What are TLS certificates

For the past few years, more and more websites have been implementing TLS certificates (acronym for Transport Layer Security and heir to SSL certificates, now considered insecure), security tools that guarantee the "identity" of an Internet site and ensure that the connection used is encrypted and protected. Mainly used by home banking and e-mail portals, social networks and, more generally, by all those sites that require authentication, TLS certificates are able to protect against phishing attacks.

The integration of TLS certificates in the communication protocols used on the web, in fact, has made it possible for browsers to show users whether a site is reliable or not based on the Transport Layer Security "certification". And, once you've ascertained that you're actually about to visit the desired portal, the browser shows a padlock to the left of the URL (or the words "Secure" if you're using Chrome) followed, in some cases, by the name of the portal operator.

How TLS certificates work

The TLS protocol used to secure the connections between web server and end user is composed of two parts: the first one is dedicated to the authentication of the site you want to visit; the second one is dedicated to the encryption of the connection and of the data that are exchanged between the two nodes of the network.
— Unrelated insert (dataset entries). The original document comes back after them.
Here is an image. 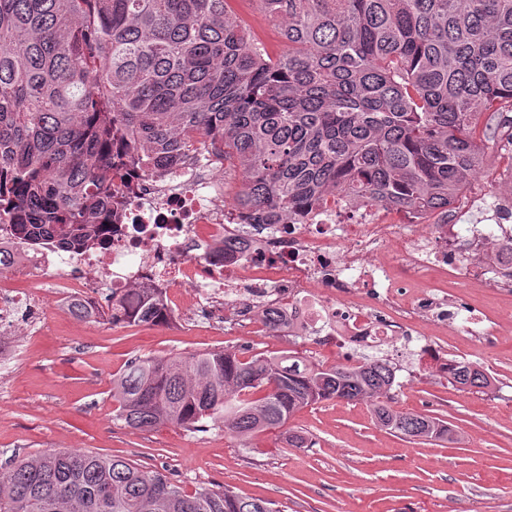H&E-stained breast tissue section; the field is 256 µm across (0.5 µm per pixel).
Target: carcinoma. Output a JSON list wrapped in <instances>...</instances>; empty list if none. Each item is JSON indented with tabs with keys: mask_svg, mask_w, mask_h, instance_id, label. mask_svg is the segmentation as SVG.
Masks as SVG:
<instances>
[{
	"mask_svg": "<svg viewBox=\"0 0 512 512\" xmlns=\"http://www.w3.org/2000/svg\"><path fill=\"white\" fill-rule=\"evenodd\" d=\"M288 52L272 55L229 0H0V214L37 249L94 244L112 223V168L173 165L198 144L244 184L246 224H287L327 195L410 224L448 223L512 113V0H253ZM112 323L169 322L162 291L132 288ZM449 381L491 377L456 361ZM385 359L210 350L145 355L112 380L131 429L284 426L323 401H365L409 440L453 441L444 420L387 402ZM0 512H280L227 486L187 492L118 456L53 449L0 469Z\"/></svg>",
	"mask_w": 512,
	"mask_h": 512,
	"instance_id": "obj_1",
	"label": "carcinoma"
}]
</instances>
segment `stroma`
I'll return each instance as SVG.
<instances>
[{
	"label": "stroma",
	"mask_w": 512,
	"mask_h": 512,
	"mask_svg": "<svg viewBox=\"0 0 512 512\" xmlns=\"http://www.w3.org/2000/svg\"><path fill=\"white\" fill-rule=\"evenodd\" d=\"M239 19L270 53L286 51L277 27L258 17L253 0H232ZM484 167L473 178L459 224L492 218L502 187H512V161L497 140L483 141ZM459 304L476 302L491 320L512 321V292L449 283ZM484 333L460 321L447 335L449 357L480 364L492 389L460 390L414 364L394 360L402 411L448 421L454 442H408L380 427L363 402L324 401L297 411L286 426L249 438L220 429L190 433L176 425L127 428L112 414V378L136 356H182L228 347L276 355L296 353L329 367L336 352L310 353L304 340L249 336L233 325L198 328L191 315L156 326H125L70 317L62 301L43 311L39 336L15 337L22 361L0 374V465L12 453L77 448L131 460L184 486H229L246 499L274 502L282 512H512V335L484 347ZM308 447L288 444L289 432Z\"/></svg>",
	"instance_id": "obj_1"
}]
</instances>
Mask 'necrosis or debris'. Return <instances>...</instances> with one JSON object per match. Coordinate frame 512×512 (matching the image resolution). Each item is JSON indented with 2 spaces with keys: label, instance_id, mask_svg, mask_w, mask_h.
Here are the masks:
<instances>
[{
  "label": "necrosis or debris",
  "instance_id": "necrosis-or-debris-1",
  "mask_svg": "<svg viewBox=\"0 0 512 512\" xmlns=\"http://www.w3.org/2000/svg\"><path fill=\"white\" fill-rule=\"evenodd\" d=\"M228 171L223 156L192 149L166 168L113 172L123 205L91 250L32 251L1 224L0 244L18 261L0 273V371L19 363L11 338L37 334L36 311L50 295L78 304L87 321L103 295L147 287L167 292L175 317L187 300L206 324L248 329L273 310L285 318L280 335L306 338L314 350L412 344L423 366L444 375L453 361L441 338L460 313L449 280L512 289V263L488 258L491 245L512 243L511 224H436L421 233L385 223L377 208L348 221L331 198L301 224L245 226L224 202ZM421 270L438 275L424 291Z\"/></svg>",
  "mask_w": 512,
  "mask_h": 512
}]
</instances>
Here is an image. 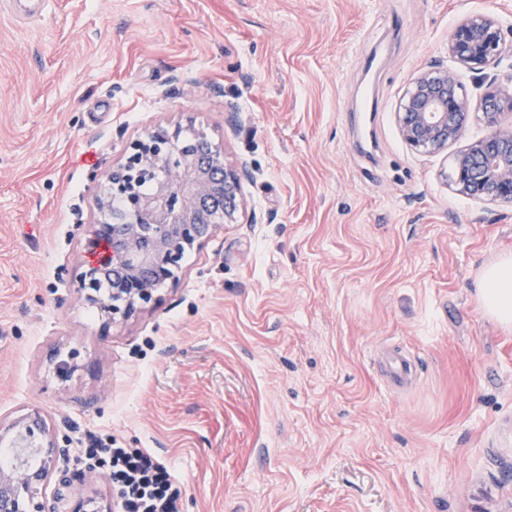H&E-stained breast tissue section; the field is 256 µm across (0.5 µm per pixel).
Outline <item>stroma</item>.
<instances>
[{"label": "stroma", "instance_id": "stroma-1", "mask_svg": "<svg viewBox=\"0 0 512 512\" xmlns=\"http://www.w3.org/2000/svg\"><path fill=\"white\" fill-rule=\"evenodd\" d=\"M475 12L512 32V0L0 6V415L48 414L51 489L116 502L80 457L109 439L166 461L182 512H512V326L478 297L512 205L460 194L456 148L395 121ZM190 122L247 162L252 220L104 328L78 278L98 186L128 139ZM393 351L421 365L404 390Z\"/></svg>", "mask_w": 512, "mask_h": 512}]
</instances>
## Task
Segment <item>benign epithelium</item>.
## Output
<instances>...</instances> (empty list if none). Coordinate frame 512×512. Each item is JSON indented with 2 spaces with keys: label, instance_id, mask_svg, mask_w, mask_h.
Returning <instances> with one entry per match:
<instances>
[{
  "label": "benign epithelium",
  "instance_id": "benign-epithelium-1",
  "mask_svg": "<svg viewBox=\"0 0 512 512\" xmlns=\"http://www.w3.org/2000/svg\"><path fill=\"white\" fill-rule=\"evenodd\" d=\"M512 53L499 22L490 14L463 18L448 36V54L482 74L475 99L460 93L457 74L432 65L413 78L397 112L402 139L425 153H439L464 135L469 114H482L488 136L467 145L455 160V184L480 201L512 203V88L488 70ZM187 148L179 128L159 126L126 142L122 158L98 190L99 222L89 245L112 242V254L89 263L79 275L85 300L99 305L104 328L131 319L181 270L186 250L199 247L244 211L241 193L247 165L226 161L206 133ZM32 448L35 464L0 471V512H112L90 499L47 496L53 470L67 456L48 415L33 408L0 417V445Z\"/></svg>",
  "mask_w": 512,
  "mask_h": 512
}]
</instances>
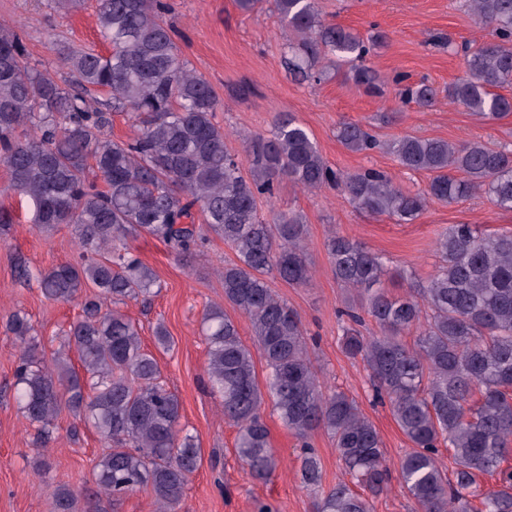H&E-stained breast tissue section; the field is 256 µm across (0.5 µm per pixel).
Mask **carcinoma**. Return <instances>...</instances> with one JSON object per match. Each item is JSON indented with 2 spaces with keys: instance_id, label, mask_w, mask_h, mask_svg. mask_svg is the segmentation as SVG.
Segmentation results:
<instances>
[{
  "instance_id": "carcinoma-1",
  "label": "carcinoma",
  "mask_w": 512,
  "mask_h": 512,
  "mask_svg": "<svg viewBox=\"0 0 512 512\" xmlns=\"http://www.w3.org/2000/svg\"><path fill=\"white\" fill-rule=\"evenodd\" d=\"M268 2L298 37L288 44L291 71L315 80L322 61L343 62L356 85L379 91L364 62L383 35L369 40L323 22L314 0H238V6L254 12ZM466 5L492 28L493 40L464 50L466 76L448 87V98L492 120L512 112V98L496 93L512 84V0ZM168 10L167 0H97L106 51L62 52L59 60L70 71L62 85L30 67L20 35L0 24V162L9 170L7 190L32 203L39 230L74 225L80 246L76 262L39 273L38 285L57 302L95 288L66 331L82 377L70 361L40 356L25 316L15 312L9 320L25 344L18 396L37 426V444L47 447L64 411L84 419L107 444L95 464L96 491L81 499L59 485L54 512H107L141 488L150 489L157 512H177L201 466V448L180 427L178 396L162 383L157 359L143 349L137 326L119 305L146 302L158 292L156 274L128 240L161 239L188 262L210 233L236 255L220 271L224 301L250 320L268 369L262 389L235 322L218 304L204 311L209 382L220 394L224 419L237 428L235 448L249 475L266 481L279 466L261 414L266 393L301 441L304 485L321 486L308 439L322 429L348 473L376 497L391 482L379 433L352 397L320 381L301 318L271 286L273 280L310 281L306 224L294 212L264 220L258 201H272L287 178L308 190L340 187L359 208L403 222L430 201L451 204L477 192L511 210L512 149L410 134L380 141L356 123L338 126L347 149L387 151L401 167L431 173L425 192L412 193L375 169H331L306 127L283 113L269 133L246 139L241 161L214 121L219 99L211 83L177 53ZM394 83L404 105L428 106L435 98L423 80L408 83L399 75ZM116 113L134 128L124 142L108 134ZM325 246L333 276L349 292L342 347L363 361L376 398L388 399L412 443L399 478L413 512H512V469L502 467L512 453V233L484 236L468 224L448 226L437 239V274L403 297L380 287L385 264L361 243L332 232ZM362 311L378 328L369 336L361 330ZM481 474L497 476L499 488L479 490ZM315 512H372V504L340 482L322 492Z\"/></svg>"
}]
</instances>
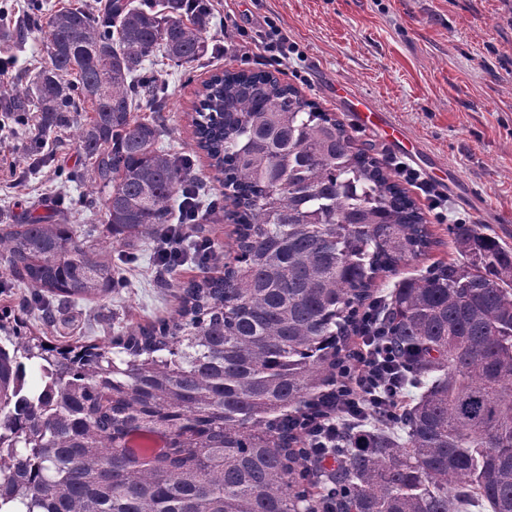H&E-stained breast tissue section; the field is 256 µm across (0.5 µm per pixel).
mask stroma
Here are the masks:
<instances>
[{
	"label": "stroma",
	"instance_id": "stroma-1",
	"mask_svg": "<svg viewBox=\"0 0 512 512\" xmlns=\"http://www.w3.org/2000/svg\"><path fill=\"white\" fill-rule=\"evenodd\" d=\"M30 10V0H0V60H6L9 73L1 93L48 63L37 39L16 37ZM204 25L212 50L197 66L176 68L160 58L152 68L168 87L165 119L172 134L165 143L174 152L191 154L201 198L221 197L222 188L206 156L194 147L197 91L227 68L265 70L344 122L349 116L331 85L352 88L390 111L428 150L425 167L432 177L409 183L404 173L415 170L413 161L394 153L377 133L350 131L356 147L384 163L393 180L405 182L433 241L425 256L401 265L397 274L378 277L376 291L387 292L397 277L436 262H465L448 227L485 224L471 205L475 199L500 218L485 224L487 233L512 249V0H225ZM270 25L287 33L288 59L253 49L258 32ZM27 117L23 124L0 122V144L12 148L20 163L16 175L0 172V216L17 224L28 214L59 207L69 223L107 241L99 198L73 129L50 134L35 152L31 122L37 114ZM400 162L405 171L397 170ZM441 177L454 180L457 191L430 196L429 187ZM183 231L193 240L207 238L213 253L205 263L188 256L175 272L177 280L219 275L235 236L228 212L204 211L197 226ZM154 248L146 241L112 249L124 287L101 300L76 301L52 323L34 310L30 289L17 285L0 255V311L22 318L28 332L57 347L110 343L123 331L174 316L181 305L179 290L160 283Z\"/></svg>",
	"mask_w": 512,
	"mask_h": 512
}]
</instances>
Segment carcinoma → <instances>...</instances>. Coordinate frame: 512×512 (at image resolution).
Listing matches in <instances>:
<instances>
[{
  "mask_svg": "<svg viewBox=\"0 0 512 512\" xmlns=\"http://www.w3.org/2000/svg\"><path fill=\"white\" fill-rule=\"evenodd\" d=\"M33 10L18 36L37 34L49 65L0 95V112L23 121L36 105L37 139L75 127L112 242L164 241L191 164L162 146L167 88L146 61L200 60L203 17L186 0ZM142 105L151 119L134 116ZM197 114V147L236 207L234 262L170 281L179 318L131 330L122 357L53 347L0 314V512H512V250L451 224L468 262L374 294L432 241L342 121L262 70L212 75ZM0 253L63 307L119 282L63 214L6 226ZM368 301L411 399L390 421L361 414L328 449L336 463L313 469L298 435Z\"/></svg>",
  "mask_w": 512,
  "mask_h": 512,
  "instance_id": "cac0c4a2",
  "label": "carcinoma"
}]
</instances>
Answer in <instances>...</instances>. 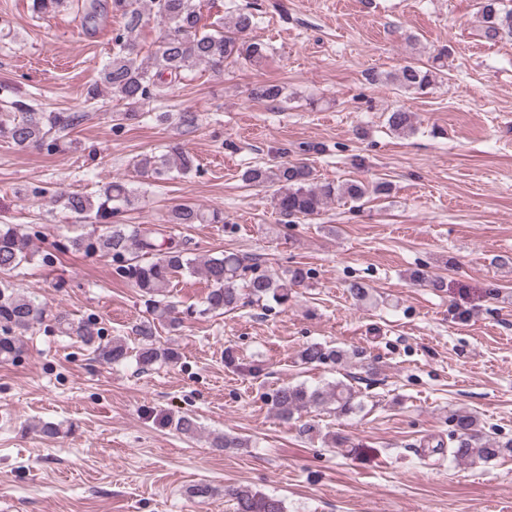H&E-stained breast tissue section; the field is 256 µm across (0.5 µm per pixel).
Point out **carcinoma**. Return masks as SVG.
Masks as SVG:
<instances>
[{"label":"carcinoma","mask_w":512,"mask_h":512,"mask_svg":"<svg viewBox=\"0 0 512 512\" xmlns=\"http://www.w3.org/2000/svg\"><path fill=\"white\" fill-rule=\"evenodd\" d=\"M64 4L65 0H32L31 9L35 14L55 13ZM111 9L121 18L114 37L115 51L112 61L101 70L100 84L89 88L87 99L98 96L102 85L110 89L125 106L112 117L119 128L144 117L145 113L141 112L144 105L163 100L172 84L184 80L186 72L200 64L213 68L226 63L256 65L270 53L269 44L250 37L262 16L249 0L233 5L230 21L211 32L202 24L196 0H111ZM146 11L159 20V48L151 57L140 59L136 43ZM479 13L486 40L512 38V6L505 0H480ZM442 74L438 66L409 62L387 74L386 82L422 94L442 81ZM281 95L282 87L278 84H261L251 90L252 97L267 101H275ZM3 102L5 107L19 112V116L0 122V138L18 147L45 144L55 150L58 140L85 119V113L80 111L39 112L19 100L5 98ZM387 123L399 135L414 131V115L406 109L390 112ZM136 165L154 179L165 181L174 171L183 175L191 172L195 158L173 142L164 154L140 155ZM241 177L249 186L271 191L270 203L287 224L318 216L337 199L360 202L369 195H387L391 190L385 181L371 185L360 181H322L302 160L250 166ZM58 198L74 222L100 227L97 233L72 238L71 247L87 257H112L116 275L129 281L144 298L147 316L132 328L138 336L135 348L122 338L101 343V331L90 321H72L60 326L61 333L94 347L98 358L106 364L119 365L132 359L145 371L157 364L178 361L175 350L157 343L156 323L165 321L172 328L181 326L180 318L171 316L173 306L168 301V288L180 273L198 272L205 278L209 290L204 311L217 315L238 307L246 298L255 302L272 300L286 307L291 298L288 284L303 285L310 279V271L301 266L288 270V277L281 279L257 270V264H247L232 252L199 260L178 244L160 248L157 244L160 229L150 224L115 221L119 214L137 209L142 199L139 191L123 180L105 183L95 197L65 191ZM166 223L222 224L224 213L182 204L168 212ZM36 255L31 238L19 225L0 224V356L5 359L16 357L21 338L47 320L46 306L14 288L12 283V278L20 275ZM342 357L341 351L320 343H312L301 352V360L306 364H334ZM270 405L278 417L290 421L303 411L319 407H331L338 415H348L360 403L356 402L353 387L338 381L313 389L283 385L271 396ZM451 422L456 439L448 452L453 460L476 463L512 453V439L500 442L479 434L476 416L455 413ZM227 494L234 501L235 512H285L281 499L254 492L247 486L233 488Z\"/></svg>","instance_id":"obj_1"}]
</instances>
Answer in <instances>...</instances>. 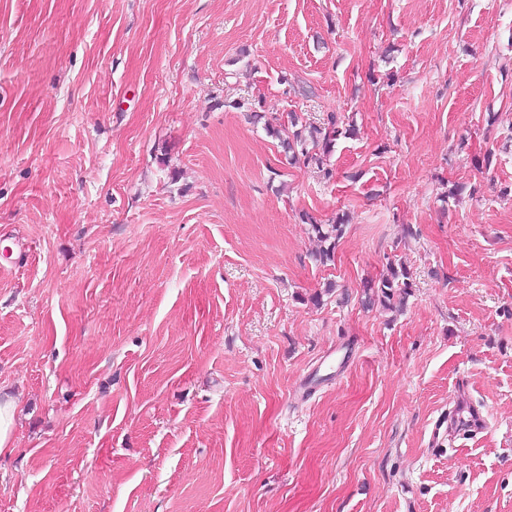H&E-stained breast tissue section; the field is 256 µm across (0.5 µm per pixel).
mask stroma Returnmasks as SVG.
<instances>
[{
	"label": "stroma",
	"instance_id": "obj_1",
	"mask_svg": "<svg viewBox=\"0 0 512 512\" xmlns=\"http://www.w3.org/2000/svg\"><path fill=\"white\" fill-rule=\"evenodd\" d=\"M4 247L0 512H512V0H0ZM339 123L340 117L335 113H330L327 115L323 127L307 126L306 122L303 124L300 115L294 112L288 113V124L295 129L292 133L288 131V138L282 139L281 146L286 154H291L292 159L301 155L306 162H314L322 166L321 153H312L310 150L318 149L321 141L322 154L329 153L337 139L336 136L342 133L339 129ZM309 145L312 146L311 149ZM345 220L344 217H336L333 224H316L313 229L317 235L318 240L323 243L317 258L320 262L326 263L331 261L335 254L336 241H338L344 231ZM389 274L381 278L378 282H367L364 288L365 299L364 304L366 307L373 306L376 301L382 304L383 307H391V302L395 296H406L408 288H411L409 282V273L403 266L400 268L390 267ZM16 402L9 395L0 396V453L13 442Z\"/></svg>",
	"mask_w": 512,
	"mask_h": 512
}]
</instances>
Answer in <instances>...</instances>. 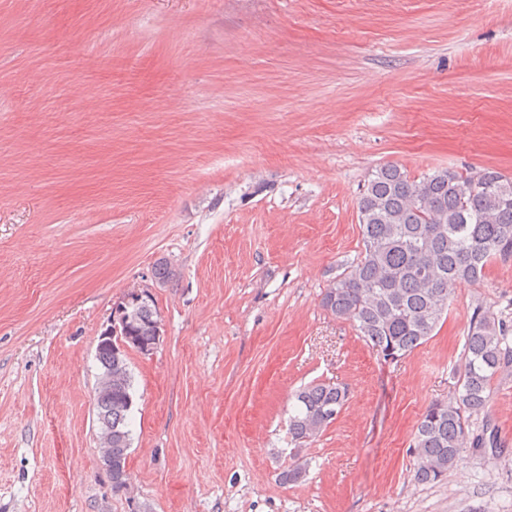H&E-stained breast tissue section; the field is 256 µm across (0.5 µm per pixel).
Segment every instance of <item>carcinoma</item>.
I'll return each mask as SVG.
<instances>
[{"mask_svg":"<svg viewBox=\"0 0 512 512\" xmlns=\"http://www.w3.org/2000/svg\"><path fill=\"white\" fill-rule=\"evenodd\" d=\"M363 250L336 277L321 306L353 324L386 362H396L428 341L448 308L454 289L485 276L494 259L512 255V178L494 169L460 173L441 169L415 178L388 164L371 173L357 202ZM128 349L150 344L159 322L150 298L127 307ZM503 324L490 311L475 313L465 340L460 389L453 401H435L417 425L415 477L441 480L469 440V416L487 411L491 382L512 362ZM101 378L112 395L97 405L100 432L112 431V493L126 487L131 446L132 376L127 349L97 350ZM344 386L313 383L295 394L288 430L298 442L329 425L321 410H342Z\"/></svg>","mask_w":512,"mask_h":512,"instance_id":"1","label":"carcinoma"}]
</instances>
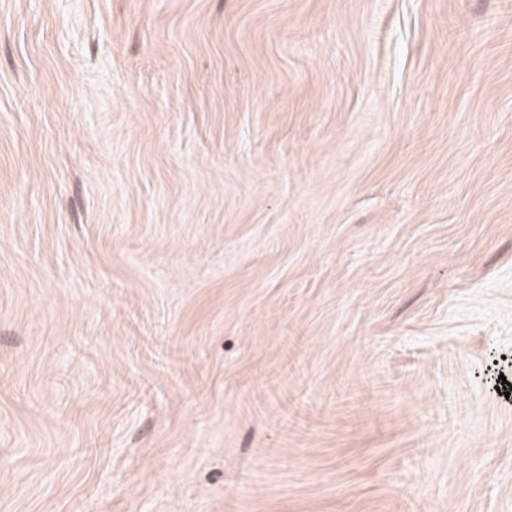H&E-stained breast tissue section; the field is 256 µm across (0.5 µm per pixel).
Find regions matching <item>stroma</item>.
Returning a JSON list of instances; mask_svg holds the SVG:
<instances>
[{"instance_id": "1", "label": "stroma", "mask_w": 512, "mask_h": 512, "mask_svg": "<svg viewBox=\"0 0 512 512\" xmlns=\"http://www.w3.org/2000/svg\"><path fill=\"white\" fill-rule=\"evenodd\" d=\"M512 0H0V512H512Z\"/></svg>"}]
</instances>
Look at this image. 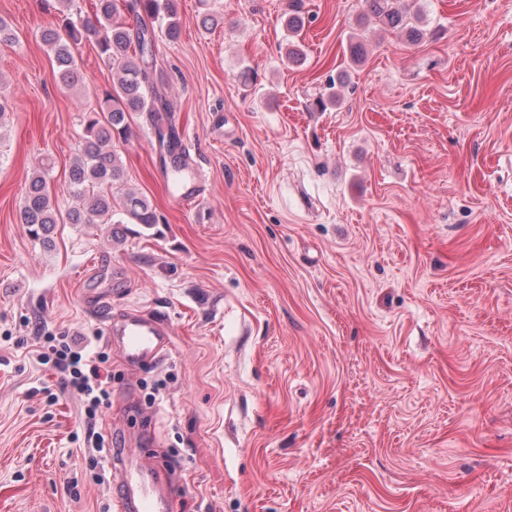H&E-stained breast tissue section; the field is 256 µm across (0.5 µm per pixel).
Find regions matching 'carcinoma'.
I'll return each instance as SVG.
<instances>
[{
	"mask_svg": "<svg viewBox=\"0 0 512 512\" xmlns=\"http://www.w3.org/2000/svg\"><path fill=\"white\" fill-rule=\"evenodd\" d=\"M74 0H58L59 23L41 33L40 38L53 54V78L63 89L80 82L74 48L87 39L100 24L105 35L97 41L101 58L112 65V89L98 106L82 116L83 135L78 153L67 175V196L71 206L61 212L57 194L51 187L53 163L41 160L30 178L21 202V220L32 238L45 242L64 217L70 224H142L161 223L148 197L125 191L123 166L114 141L127 137L133 112L156 116L169 111L156 82L155 23L166 18L164 35L179 33L175 0H94L93 18L75 21L71 17ZM369 11L383 30L403 34L411 44L424 38L411 0H366ZM136 16V27L121 18V10Z\"/></svg>",
	"mask_w": 512,
	"mask_h": 512,
	"instance_id": "obj_1",
	"label": "carcinoma"
}]
</instances>
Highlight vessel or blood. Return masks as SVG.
Here are the masks:
<instances>
[{
  "instance_id": "obj_1",
  "label": "vessel or blood",
  "mask_w": 512,
  "mask_h": 512,
  "mask_svg": "<svg viewBox=\"0 0 512 512\" xmlns=\"http://www.w3.org/2000/svg\"><path fill=\"white\" fill-rule=\"evenodd\" d=\"M85 300L90 309L108 312L105 339L123 362L132 369L163 358L169 347L170 332L158 314L135 310H113L112 290L98 286ZM119 512H172L177 488L169 471L150 457L134 456L123 450L116 463Z\"/></svg>"
}]
</instances>
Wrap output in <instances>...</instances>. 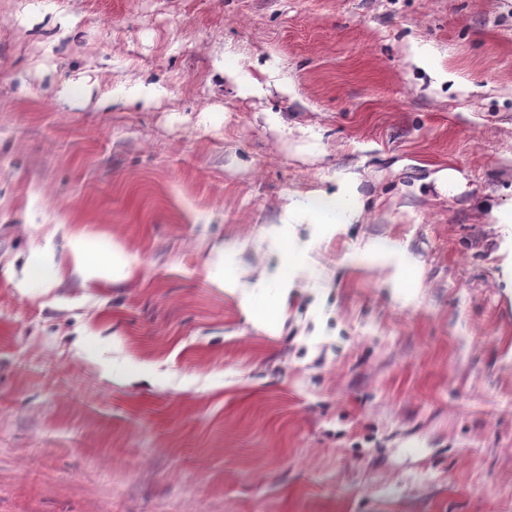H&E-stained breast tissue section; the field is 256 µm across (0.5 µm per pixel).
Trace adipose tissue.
Here are the masks:
<instances>
[{
  "label": "adipose tissue",
  "instance_id": "adipose-tissue-1",
  "mask_svg": "<svg viewBox=\"0 0 512 512\" xmlns=\"http://www.w3.org/2000/svg\"><path fill=\"white\" fill-rule=\"evenodd\" d=\"M358 195L357 179L349 175L343 176L338 181L335 202L317 205L315 209L304 211L303 216L312 224L332 226L353 223L358 220L359 211L345 209L342 203ZM70 271L78 273L85 287L91 288L115 278H138L142 274V267L120 247L106 249L102 247L99 238L78 234L70 238L68 248L62 254L42 252L31 267L25 269L18 288L24 293L35 288H45L62 281Z\"/></svg>",
  "mask_w": 512,
  "mask_h": 512
}]
</instances>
And it is in the first phase that TLS certificates come into play.

Released and authenticated by third parties (the so-called certifiers), TLS certificates are requested by the browser when the user asks to access the domain resources (an image, a text or the login page, for example). Once received, the browser makes sure that the signature present in the certificate is authentic and actually corresponds to the one present in the certifier's database, so it can assume that the site you are about to visit is reliable. In short, a real identity check takes place, with the TLS/SSL certificate playing the role of an identification document.

The protection offered by TLS certificates

The way they are designed and implemented, TLS certificates are the ideal defensive weapon against phishing attacks. Showing the user that they are actually accessing their bank's website or logging into their email portal (and not an identical site with a similar but significantly different URL) enables them to recognize cyber fraud and escape before a hacker can get hold of their precious credentials.